#### MATERIAL FOR THIS EXERCISE:
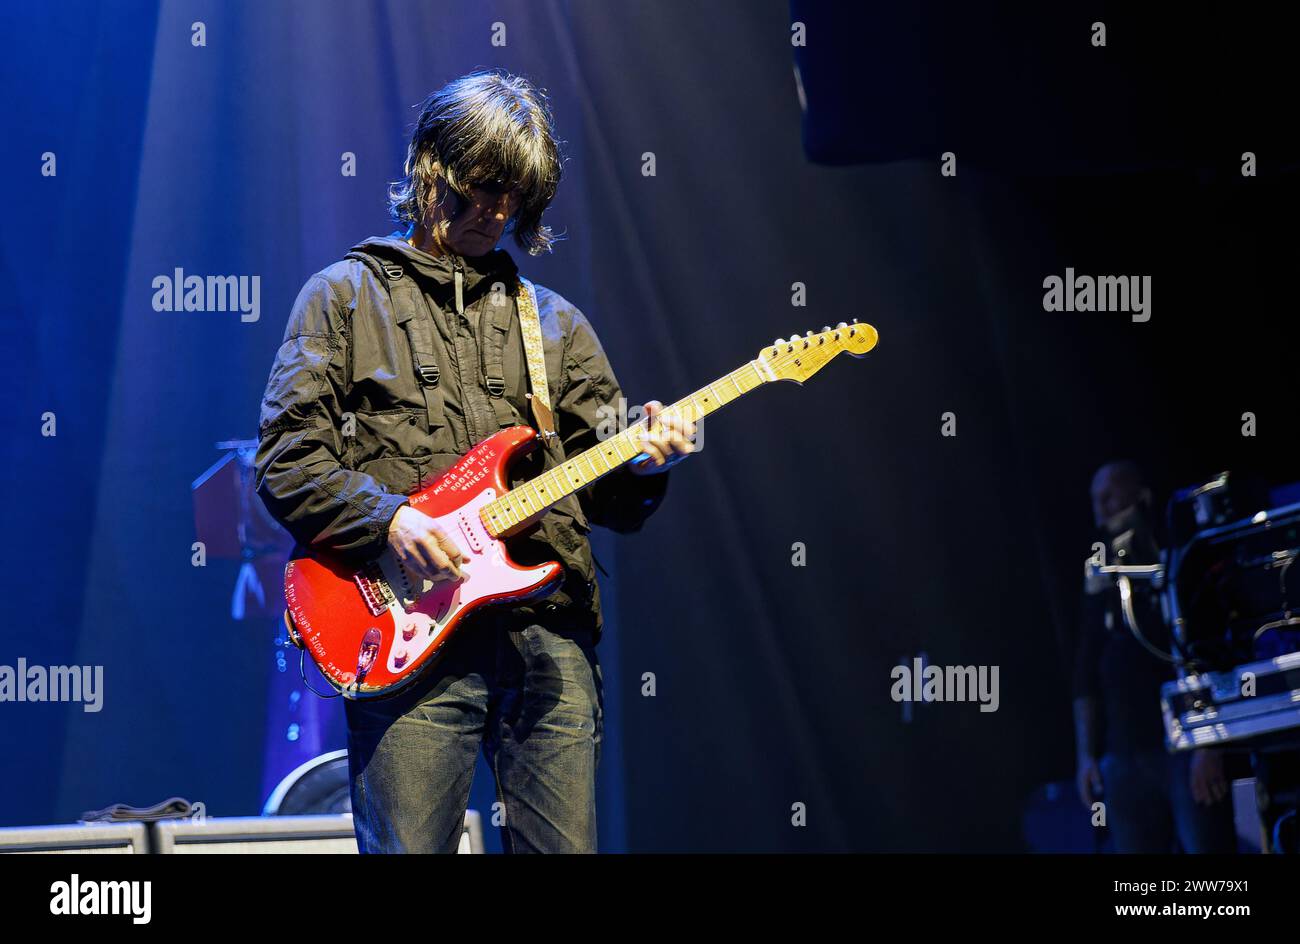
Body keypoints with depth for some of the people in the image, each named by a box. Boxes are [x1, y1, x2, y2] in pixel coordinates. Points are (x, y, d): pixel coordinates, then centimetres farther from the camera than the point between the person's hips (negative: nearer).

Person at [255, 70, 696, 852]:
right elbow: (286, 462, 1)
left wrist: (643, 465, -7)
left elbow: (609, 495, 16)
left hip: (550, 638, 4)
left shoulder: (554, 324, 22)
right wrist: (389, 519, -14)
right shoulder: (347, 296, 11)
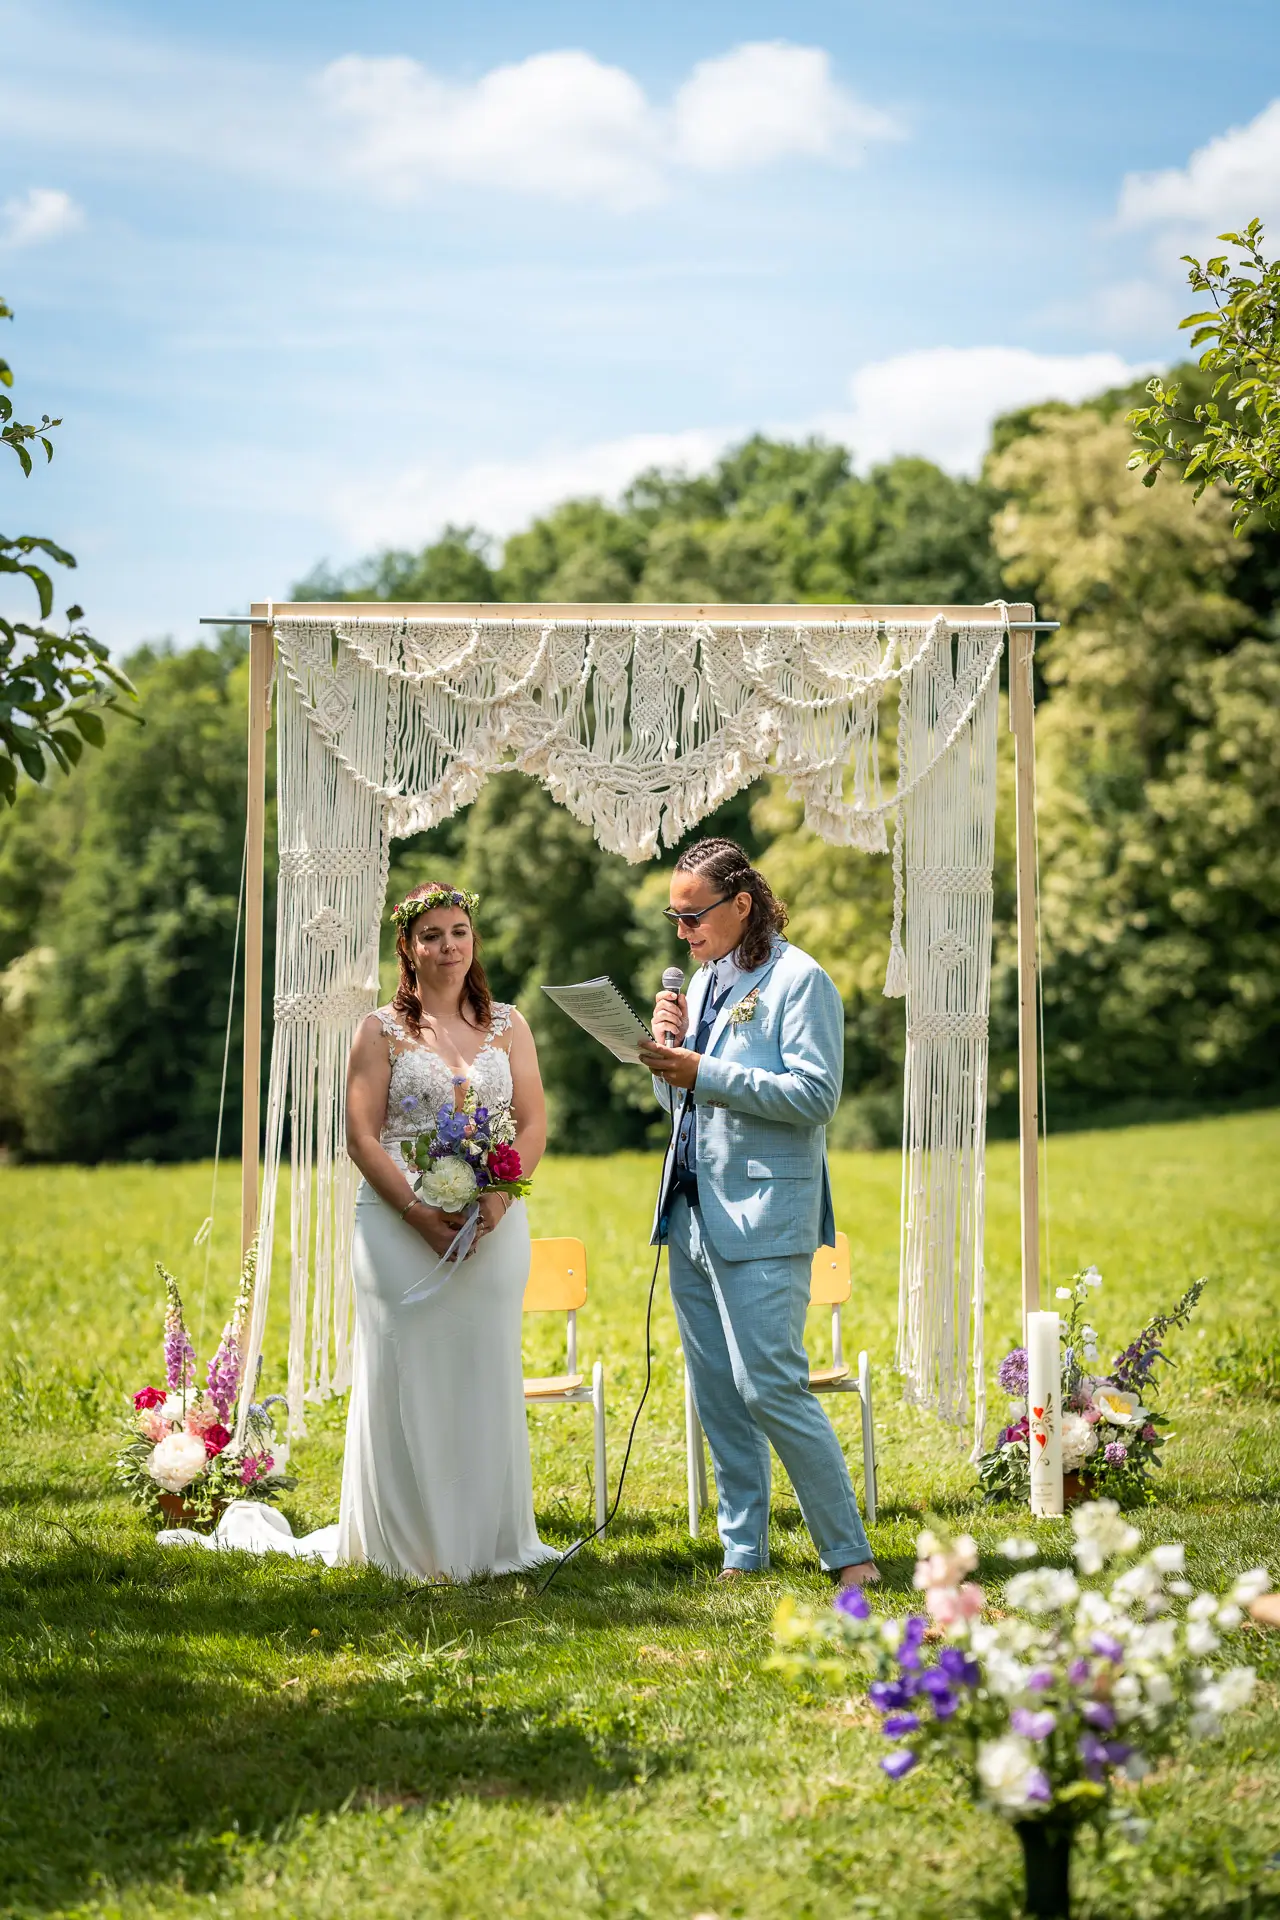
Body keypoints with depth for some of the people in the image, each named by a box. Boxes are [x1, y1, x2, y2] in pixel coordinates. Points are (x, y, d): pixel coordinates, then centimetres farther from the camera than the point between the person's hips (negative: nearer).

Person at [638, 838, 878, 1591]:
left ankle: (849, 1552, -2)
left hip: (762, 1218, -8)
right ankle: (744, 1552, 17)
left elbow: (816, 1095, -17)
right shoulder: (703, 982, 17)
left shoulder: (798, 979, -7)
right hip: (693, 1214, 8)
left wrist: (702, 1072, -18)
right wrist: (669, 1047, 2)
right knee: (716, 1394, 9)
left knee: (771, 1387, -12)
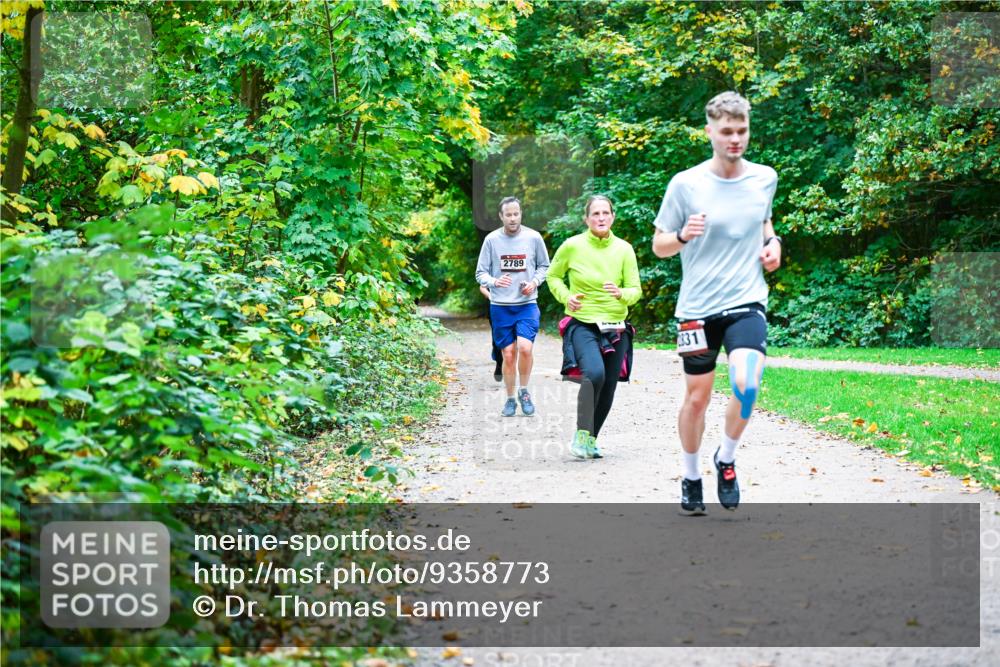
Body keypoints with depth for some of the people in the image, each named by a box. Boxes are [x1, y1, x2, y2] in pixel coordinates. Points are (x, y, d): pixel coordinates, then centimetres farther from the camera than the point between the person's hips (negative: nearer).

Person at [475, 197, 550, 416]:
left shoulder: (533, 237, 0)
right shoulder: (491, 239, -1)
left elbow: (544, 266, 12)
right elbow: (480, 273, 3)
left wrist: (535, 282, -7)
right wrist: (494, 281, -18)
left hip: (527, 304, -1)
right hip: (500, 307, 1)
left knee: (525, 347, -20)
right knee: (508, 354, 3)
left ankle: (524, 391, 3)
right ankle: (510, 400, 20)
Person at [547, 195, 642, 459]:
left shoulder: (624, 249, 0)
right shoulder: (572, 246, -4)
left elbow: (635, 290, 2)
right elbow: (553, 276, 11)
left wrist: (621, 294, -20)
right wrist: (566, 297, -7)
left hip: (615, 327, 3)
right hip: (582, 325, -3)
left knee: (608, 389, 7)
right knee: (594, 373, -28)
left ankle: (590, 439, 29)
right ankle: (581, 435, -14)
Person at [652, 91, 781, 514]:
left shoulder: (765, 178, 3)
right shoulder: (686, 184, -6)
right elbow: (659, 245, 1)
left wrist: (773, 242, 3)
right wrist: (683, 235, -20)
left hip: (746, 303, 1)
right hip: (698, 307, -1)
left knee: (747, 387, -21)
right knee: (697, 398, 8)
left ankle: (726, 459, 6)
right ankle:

#### REQUIRED ACTION:
Only one stretch of the entries above is wanted: the lines from the one containing "left hip: (762, 1218, -8)" through the one containing "right knee: (716, 1394, 9)". Please reproduce it exactly.

#### YOUR RESPONSE:
left hip: (762, 1218, -8)
right ankle: (744, 1552, 17)
left elbow: (816, 1095, -17)
right shoulder: (703, 982, 17)
left shoulder: (798, 979, -7)
right hip: (693, 1214, 8)
left wrist: (702, 1072, -18)
right wrist: (669, 1047, 2)
right knee: (716, 1394, 9)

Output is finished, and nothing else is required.